My first concern is that we are getting both Virginia and SSN AUKUS SSNs, requiring the RAN to maintain two different classes of SSN, built by different supply chains. This is a huge challenge. It means different spare parts, equipment, maintenance procedures, safety protocols, crew training, maintenance staff training, training facilities (e.g. simulators). We should have picked one and stuck to it.
If the main objective was to maintain USN Virginias in Australia, we should have sought to build or buy Virginias. I don't understand why this could not have been done similar to the F35 program, with Australian firms contributing components to US Virginia production, perhaps building modules at ASC for final assembly in the USA, then getting some of the resulting SSNs. Setting out to learn all about Virginias, then switching to building the product of a different industry, seems risky and wasteful to me. Now that we know the USA is continuing with Virginia Block VI construction well into the 2040s, I don't see a reason we could not do the same. The design risk would be eliminated.

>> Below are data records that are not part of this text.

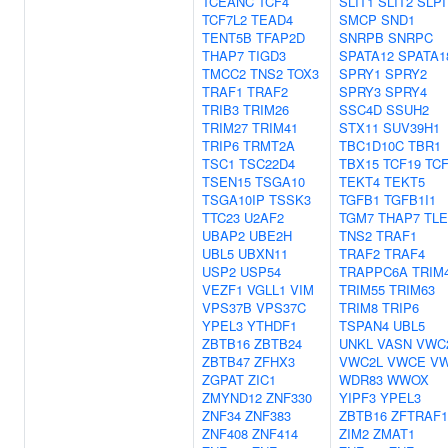
TCEANC
TCF4
SLIT1
SLIT2
SLPI
TCF7L2
TEAD4
SMCP
SND1
TENT5B
TFAP2D
SNRPB
SNRPC
THAP7
TIGD3
SPATA12
SPATA1
TMCC2
TNS2
TOX3
SPRY1
SPRY2
TRAF1
TRAF2
SPRY3
SPRY4
TRIB3
TRIM26
SSC4D
SSUH2
TRIM27
TRIM41
STX11
SUV39H1
TRIP6
TRMT2A
TBC1D10C
TBR1
TSC1
TSC22D4
TBX15
TCF19
TC
TSEN15
TSGA10
TEKT4
TEKT5
TSGA10IP
TSSK3
TGFB1
TGFB1I1
TTC23
U2AF2
TGM7
THAP7
TLE
UBAP2
UBE2H
TNS2
TRAF1
UBL5
UBXN11
TRAF2
TRAF4
USP2
USP54
TRAPPC6A
TRIM
VEZF1
VGLL1
VIM
TRIM55
TRIM63
VPS37B
VPS37C
TRIM8
TRIP6
YPEL3
YTHDF1
TSPAN4
UBL5
ZBTB16
ZBTB24
UNKL
VASN
VWC
ZBTB47
ZFHX3
VWC2L
VWCE
V
ZGPAT
ZIC1
WDR83
WWOX
ZMYND12
ZNF330
YIPF3
YPEL3
ZNF34
ZNF383
ZBTB16
ZFTRAF1
ZNF408
ZNF414
ZIM2
ZMAT1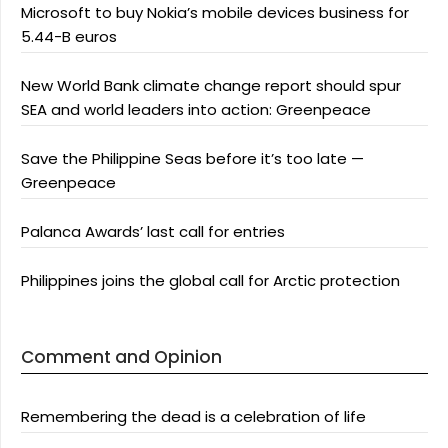
Microsoft to buy Nokia’s mobile devices business for
5.44-B euros
New World Bank climate change report should spur
SEA and world leaders into action: Greenpeace
Save the Philippine Seas before it’s too late —
Greenpeace
Palanca Awards’ last call for entries
Philippines joins the global call for Arctic protection
Comment and Opinion
Remembering the dead is a celebration of life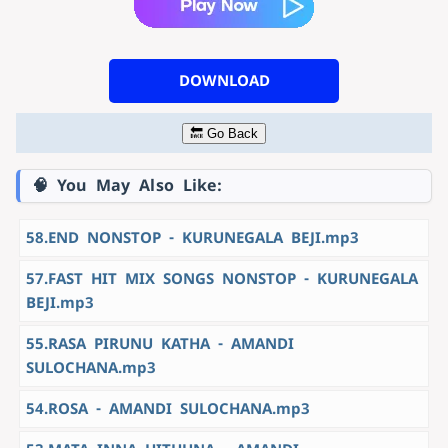
DOWNLOAD
🔙 Go Back
🧠 You May Also Like:
58.END NONSTOP - KURUNEGALA BEJI.mp3
57.FAST HIT MIX SONGS NONSTOP - KURUNEGALA
BEJI.mp3
55.RASA PIRUNU KATHA - AMANDI
SULOCHANA.mp3
54.ROSA - AMANDI SULOCHANA.mp3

My second concern is with the design of SSN AUKUS in UK. In an operational sense, it is not clear to me that the RN and RAN's operational requirements will be the same. I doubt we need an ice -strengthened fin for example. We need something designed to operate optimally in warmer waters. It is much larger and probably more expensive, to accomodate the PWR 3 reactor. I question whether the RAN has internal technical experts that can meaningfully contribute to the design process. Few countries do.
I also question why we need 8 SSNs? That seemed to be part of the original Morrison announcement without any Navy analysis to back it up. UK and France only have 7 and 6 SSNs respectively. There is provision for Australia to first get 3 to 5 Virginias under AUKUS. If the RAN ended up with "just" 6 Virginias, I suspect that would be perfectly adequate, allowing a squadron of 3 on each coast. That force would easily be equivalent in capability to the previously proposed 12 Attack Class SSKs, with far greater range and additional capabilities via VLS tubes.